Herr Köpke, über das Wohnungsbauprojekt Rheinblick wird viel diskutiert. Wie sehen Sie die Lage?

Ralf Köpke: Ich sehe das Projekt als große Gefahr für den ganzen Chemiepark, als Gefahr für die hier derzeit angesiedelten rund 7000 Arbeitsplätze und Steuerkraft in Krefeld und auch für die Kaufkraft in Uerdingen. Der Stadtteil profitiert mit immerhin 250 Millionen Euro an Kaufkraft im Jahr vom Chemiepark. Seit vielen Jahren mahnt Currenta, als Betreiber des Chemieparks, schon wegen des Projekts Rheinblick, unter anderem wegen der Frage der Abstände zwischen Wohnen und Industrie. Es wäre ein Drama, wenn sich am Ende Currenta und damit der gesamte Chemiepark zurückzöge. Die haben schließlich ein vergleichbares Gelände in Antwerpen. Es wäre ein Drama für die industrielle Entwicklung in Krefeld, wenn das Unternehmen abwanderte. Das Risiko besteht, dass der Standort Chemiepark in zehn Jahren tot ist. Und zwar nicht nur wegen des Rheinblicks, sondern auch wegen der nicht gelösten Energiefrage.

Worin sehen sie die weiteren Risiken?

Köpke: Bisher hatte Currenta im Chemiepark den kompletten Kreislauf unter sich.
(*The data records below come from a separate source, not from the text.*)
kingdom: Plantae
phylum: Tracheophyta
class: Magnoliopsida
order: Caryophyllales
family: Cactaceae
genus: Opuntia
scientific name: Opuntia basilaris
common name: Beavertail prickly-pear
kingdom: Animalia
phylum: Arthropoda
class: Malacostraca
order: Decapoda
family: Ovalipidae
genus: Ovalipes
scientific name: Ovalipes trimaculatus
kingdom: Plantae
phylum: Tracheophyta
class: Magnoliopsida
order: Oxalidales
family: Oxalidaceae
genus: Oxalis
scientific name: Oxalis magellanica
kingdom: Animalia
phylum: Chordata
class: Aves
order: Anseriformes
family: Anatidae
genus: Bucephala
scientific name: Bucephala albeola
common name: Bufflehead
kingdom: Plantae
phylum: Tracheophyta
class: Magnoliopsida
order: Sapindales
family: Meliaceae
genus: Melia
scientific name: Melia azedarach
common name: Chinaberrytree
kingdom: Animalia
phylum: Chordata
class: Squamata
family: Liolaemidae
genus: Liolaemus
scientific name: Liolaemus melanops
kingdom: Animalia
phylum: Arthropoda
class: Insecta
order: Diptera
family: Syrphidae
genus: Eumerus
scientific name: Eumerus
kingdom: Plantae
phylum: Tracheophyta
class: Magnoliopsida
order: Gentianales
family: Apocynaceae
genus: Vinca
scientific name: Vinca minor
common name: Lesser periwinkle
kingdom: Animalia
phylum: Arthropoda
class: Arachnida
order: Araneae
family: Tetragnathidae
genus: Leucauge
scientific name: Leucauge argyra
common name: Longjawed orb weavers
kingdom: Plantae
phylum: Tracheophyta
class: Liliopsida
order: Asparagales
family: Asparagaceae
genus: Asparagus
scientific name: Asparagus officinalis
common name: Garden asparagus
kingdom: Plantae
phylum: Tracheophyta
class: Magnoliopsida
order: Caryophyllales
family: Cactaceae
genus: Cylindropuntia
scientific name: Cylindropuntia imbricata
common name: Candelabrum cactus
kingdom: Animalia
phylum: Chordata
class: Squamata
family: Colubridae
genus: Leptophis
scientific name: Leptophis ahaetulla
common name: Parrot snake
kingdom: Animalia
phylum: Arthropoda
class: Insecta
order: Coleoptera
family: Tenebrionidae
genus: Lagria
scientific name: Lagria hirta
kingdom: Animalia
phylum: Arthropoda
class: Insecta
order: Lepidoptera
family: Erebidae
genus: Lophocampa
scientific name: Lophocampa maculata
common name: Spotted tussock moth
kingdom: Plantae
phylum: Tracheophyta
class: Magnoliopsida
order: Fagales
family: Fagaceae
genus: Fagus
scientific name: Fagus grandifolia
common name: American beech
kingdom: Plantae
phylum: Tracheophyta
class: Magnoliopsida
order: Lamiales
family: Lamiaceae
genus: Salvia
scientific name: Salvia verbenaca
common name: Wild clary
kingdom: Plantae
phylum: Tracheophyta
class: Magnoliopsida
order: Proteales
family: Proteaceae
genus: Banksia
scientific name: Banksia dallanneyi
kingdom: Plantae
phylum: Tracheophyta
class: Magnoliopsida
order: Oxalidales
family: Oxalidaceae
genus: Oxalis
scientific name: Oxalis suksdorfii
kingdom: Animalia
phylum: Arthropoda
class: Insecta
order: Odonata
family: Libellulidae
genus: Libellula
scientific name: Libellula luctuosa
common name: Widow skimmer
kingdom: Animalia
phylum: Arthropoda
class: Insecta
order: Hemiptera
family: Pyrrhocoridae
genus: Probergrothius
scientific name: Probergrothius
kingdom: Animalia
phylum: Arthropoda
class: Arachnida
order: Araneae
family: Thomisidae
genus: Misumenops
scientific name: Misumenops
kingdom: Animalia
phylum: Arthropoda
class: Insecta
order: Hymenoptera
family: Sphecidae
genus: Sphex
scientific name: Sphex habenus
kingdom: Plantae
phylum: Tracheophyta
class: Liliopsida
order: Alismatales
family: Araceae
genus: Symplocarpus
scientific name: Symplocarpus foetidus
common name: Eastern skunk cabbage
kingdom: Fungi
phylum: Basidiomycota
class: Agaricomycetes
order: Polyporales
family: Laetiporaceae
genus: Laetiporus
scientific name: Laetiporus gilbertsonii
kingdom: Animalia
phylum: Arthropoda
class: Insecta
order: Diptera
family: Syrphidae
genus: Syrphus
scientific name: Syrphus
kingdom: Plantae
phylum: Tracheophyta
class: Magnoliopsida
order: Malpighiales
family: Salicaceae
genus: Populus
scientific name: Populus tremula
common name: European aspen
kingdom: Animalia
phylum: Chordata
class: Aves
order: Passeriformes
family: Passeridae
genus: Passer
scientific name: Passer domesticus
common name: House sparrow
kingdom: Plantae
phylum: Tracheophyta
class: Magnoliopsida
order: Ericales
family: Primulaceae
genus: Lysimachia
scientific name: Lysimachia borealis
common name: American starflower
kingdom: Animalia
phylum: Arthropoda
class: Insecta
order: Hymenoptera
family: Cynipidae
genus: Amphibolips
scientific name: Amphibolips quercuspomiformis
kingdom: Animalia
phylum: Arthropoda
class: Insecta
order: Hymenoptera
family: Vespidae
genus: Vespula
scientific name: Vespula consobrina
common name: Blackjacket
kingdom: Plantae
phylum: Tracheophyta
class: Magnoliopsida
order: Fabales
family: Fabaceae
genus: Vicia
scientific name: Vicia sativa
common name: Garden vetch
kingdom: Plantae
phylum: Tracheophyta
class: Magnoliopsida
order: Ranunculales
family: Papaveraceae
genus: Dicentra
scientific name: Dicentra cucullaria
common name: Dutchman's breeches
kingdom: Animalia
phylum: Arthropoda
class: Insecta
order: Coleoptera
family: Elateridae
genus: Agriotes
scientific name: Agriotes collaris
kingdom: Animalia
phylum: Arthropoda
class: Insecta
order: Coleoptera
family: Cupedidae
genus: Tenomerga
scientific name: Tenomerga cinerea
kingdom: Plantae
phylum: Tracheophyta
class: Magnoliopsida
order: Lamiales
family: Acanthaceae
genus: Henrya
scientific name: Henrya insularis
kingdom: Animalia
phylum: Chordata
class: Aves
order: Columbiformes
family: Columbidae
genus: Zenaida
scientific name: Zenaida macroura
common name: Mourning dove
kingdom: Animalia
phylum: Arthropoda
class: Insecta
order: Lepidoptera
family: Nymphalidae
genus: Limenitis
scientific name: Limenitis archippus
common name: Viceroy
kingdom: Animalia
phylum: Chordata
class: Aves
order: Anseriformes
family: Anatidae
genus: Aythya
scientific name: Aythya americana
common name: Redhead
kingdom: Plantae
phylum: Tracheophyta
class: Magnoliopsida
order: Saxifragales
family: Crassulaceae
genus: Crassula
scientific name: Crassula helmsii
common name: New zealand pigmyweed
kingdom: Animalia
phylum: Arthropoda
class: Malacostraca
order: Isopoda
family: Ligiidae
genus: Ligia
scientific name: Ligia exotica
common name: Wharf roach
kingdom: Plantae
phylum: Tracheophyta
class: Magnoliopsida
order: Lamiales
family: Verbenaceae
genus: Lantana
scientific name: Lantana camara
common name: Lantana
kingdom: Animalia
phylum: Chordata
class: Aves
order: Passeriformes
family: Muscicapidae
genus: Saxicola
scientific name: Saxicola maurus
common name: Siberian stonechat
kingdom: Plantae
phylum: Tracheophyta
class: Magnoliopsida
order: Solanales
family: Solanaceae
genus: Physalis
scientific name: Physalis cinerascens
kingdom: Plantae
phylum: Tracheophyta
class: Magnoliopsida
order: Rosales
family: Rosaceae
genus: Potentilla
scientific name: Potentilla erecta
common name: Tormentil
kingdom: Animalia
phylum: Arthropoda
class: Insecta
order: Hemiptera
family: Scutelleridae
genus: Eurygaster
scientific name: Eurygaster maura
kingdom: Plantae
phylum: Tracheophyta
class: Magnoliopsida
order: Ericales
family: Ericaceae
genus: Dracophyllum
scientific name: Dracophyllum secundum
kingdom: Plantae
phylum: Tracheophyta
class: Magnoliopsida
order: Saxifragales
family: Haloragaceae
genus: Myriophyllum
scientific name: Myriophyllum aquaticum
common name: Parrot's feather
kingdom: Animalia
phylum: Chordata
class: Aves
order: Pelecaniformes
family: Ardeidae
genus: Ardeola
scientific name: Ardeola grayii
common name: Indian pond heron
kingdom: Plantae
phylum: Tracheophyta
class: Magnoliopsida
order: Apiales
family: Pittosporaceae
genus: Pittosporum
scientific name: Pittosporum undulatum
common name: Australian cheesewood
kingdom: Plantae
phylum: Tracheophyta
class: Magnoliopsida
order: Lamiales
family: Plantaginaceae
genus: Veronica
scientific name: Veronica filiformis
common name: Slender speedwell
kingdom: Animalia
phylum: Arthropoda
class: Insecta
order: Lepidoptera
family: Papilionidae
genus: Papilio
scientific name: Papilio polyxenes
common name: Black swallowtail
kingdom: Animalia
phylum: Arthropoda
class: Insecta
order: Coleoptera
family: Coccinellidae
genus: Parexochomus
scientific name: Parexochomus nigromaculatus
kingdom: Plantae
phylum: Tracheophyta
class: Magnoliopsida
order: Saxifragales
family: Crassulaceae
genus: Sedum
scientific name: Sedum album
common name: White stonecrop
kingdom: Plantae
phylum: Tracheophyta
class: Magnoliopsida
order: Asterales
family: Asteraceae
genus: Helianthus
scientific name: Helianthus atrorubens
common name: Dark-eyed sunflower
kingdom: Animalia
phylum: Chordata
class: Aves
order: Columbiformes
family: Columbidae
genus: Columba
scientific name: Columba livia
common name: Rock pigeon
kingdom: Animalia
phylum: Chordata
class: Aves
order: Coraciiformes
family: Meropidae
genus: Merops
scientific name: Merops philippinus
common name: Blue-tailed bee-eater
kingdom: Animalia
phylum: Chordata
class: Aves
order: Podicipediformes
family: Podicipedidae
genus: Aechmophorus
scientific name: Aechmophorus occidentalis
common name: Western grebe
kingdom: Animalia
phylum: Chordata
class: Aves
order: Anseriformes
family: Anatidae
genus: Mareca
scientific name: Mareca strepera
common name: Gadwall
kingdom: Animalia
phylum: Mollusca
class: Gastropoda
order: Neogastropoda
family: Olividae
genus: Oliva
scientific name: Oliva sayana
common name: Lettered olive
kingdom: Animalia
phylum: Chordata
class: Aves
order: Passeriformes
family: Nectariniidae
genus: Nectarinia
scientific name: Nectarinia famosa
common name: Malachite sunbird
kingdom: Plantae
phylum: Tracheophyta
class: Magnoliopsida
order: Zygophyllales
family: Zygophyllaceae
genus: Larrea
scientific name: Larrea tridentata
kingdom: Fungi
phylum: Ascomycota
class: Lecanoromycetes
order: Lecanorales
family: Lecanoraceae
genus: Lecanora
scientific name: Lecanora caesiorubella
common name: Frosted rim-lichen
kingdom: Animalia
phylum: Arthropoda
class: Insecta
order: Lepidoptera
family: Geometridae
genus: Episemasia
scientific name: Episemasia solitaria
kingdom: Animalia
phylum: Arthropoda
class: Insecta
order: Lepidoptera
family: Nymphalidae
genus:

Nun ist die Entsorgung abgekoppelt worden und wird von einer anderen Firma übernommen. Das kann man auch als besorgniserregendes Zeichen sehen. Das ist auch so, wenn man über das Gelände fährt und die zahlreichen Leerstände sieht. Neue Firmen anzusiedeln ist nicht so einfach wegen der Auflagen rund um die Chemieproduktion. Und wenn man dann auf die Entwicklung in Sachen Industrie im Allgemeinden schaut . . .

Wie sieht die nach ihrer Einschätzung derzeit aus?

Köpke: Ich sehe in Krefeld nirgendwo Arbeitsplatzaufbau, nur personellen Abbau im industriellen Sektor. Insgesamt haben wir in der Stadt nur noch 84 000 sozialversicherte Beschäftigte, vor 15 Jahren waren es noch 89 000. Es gibt nur noch 350 Unternehmen im Bereich Industrie und Produktion mit rund 22 000 Beschäftigten. Nachweislich sind 1500 industrielle Arbeitsplätze in den vergangenen zwei Jahren verloren gegangen. Als Retter in dieser Lage werden Logistik und Dienstleister gesehen. Aber Logistik ist nicht der Heilsbringer. Es gibt Logistikstandorte ohne Ende — in Mönchengladbach, Duisburg, Venlo. Viele setzen darauf. Aber diese Bereiche können keinen Ersatz schaffen für Arbeitsplätze, die in der Industrie verloren gehen. Die Menschen, die in Krefelder Distributionszentren arbeiten, verdienen im Schnitt ein Drittel weniger von dem, was bei einem Industriearbeitsplatz zusammenkommt.

Das heißt, alle Neuansiedlungen der vergangenen Jahre haben am Ende nichts bewirkt?

Köpke: Sie decken zahlenmäßig die Verluste. Was die Ideen angeht, in welche Richtung sich der Standort Krefeld weiterentwickeln könnte, fehlen die Visionen. Ich habe auch kein Patentrezept. Es bleibt dabei: Wir sind kein Textilstandort mehr und wir werden in der Industrie nichts mehr groß aufbauen können. Als Gewerkschaften können wir nur daran arbeiten, die Firmen und Arbeitsplätze zu halten. Und auch die Bürger müssen das erkennen.

Was können die Krefelder denn dafür tun?

Köpke: Das muss man im Kontext damit sehen, was im Land mit der Industrie insgesamt passiert. Über die Industrie heißt es: Es pufft, es knattert, es stinkt. Güter sollen transportiert werden, aber nicht auf dem Eisernen Rhein. Industrie ist schön, aber nicht bei mir vor der Haustür. Wir brauchen mehr Akzeptanz für die Industrie. Aus ihr haben wir unseren Wohlstand gewonnen.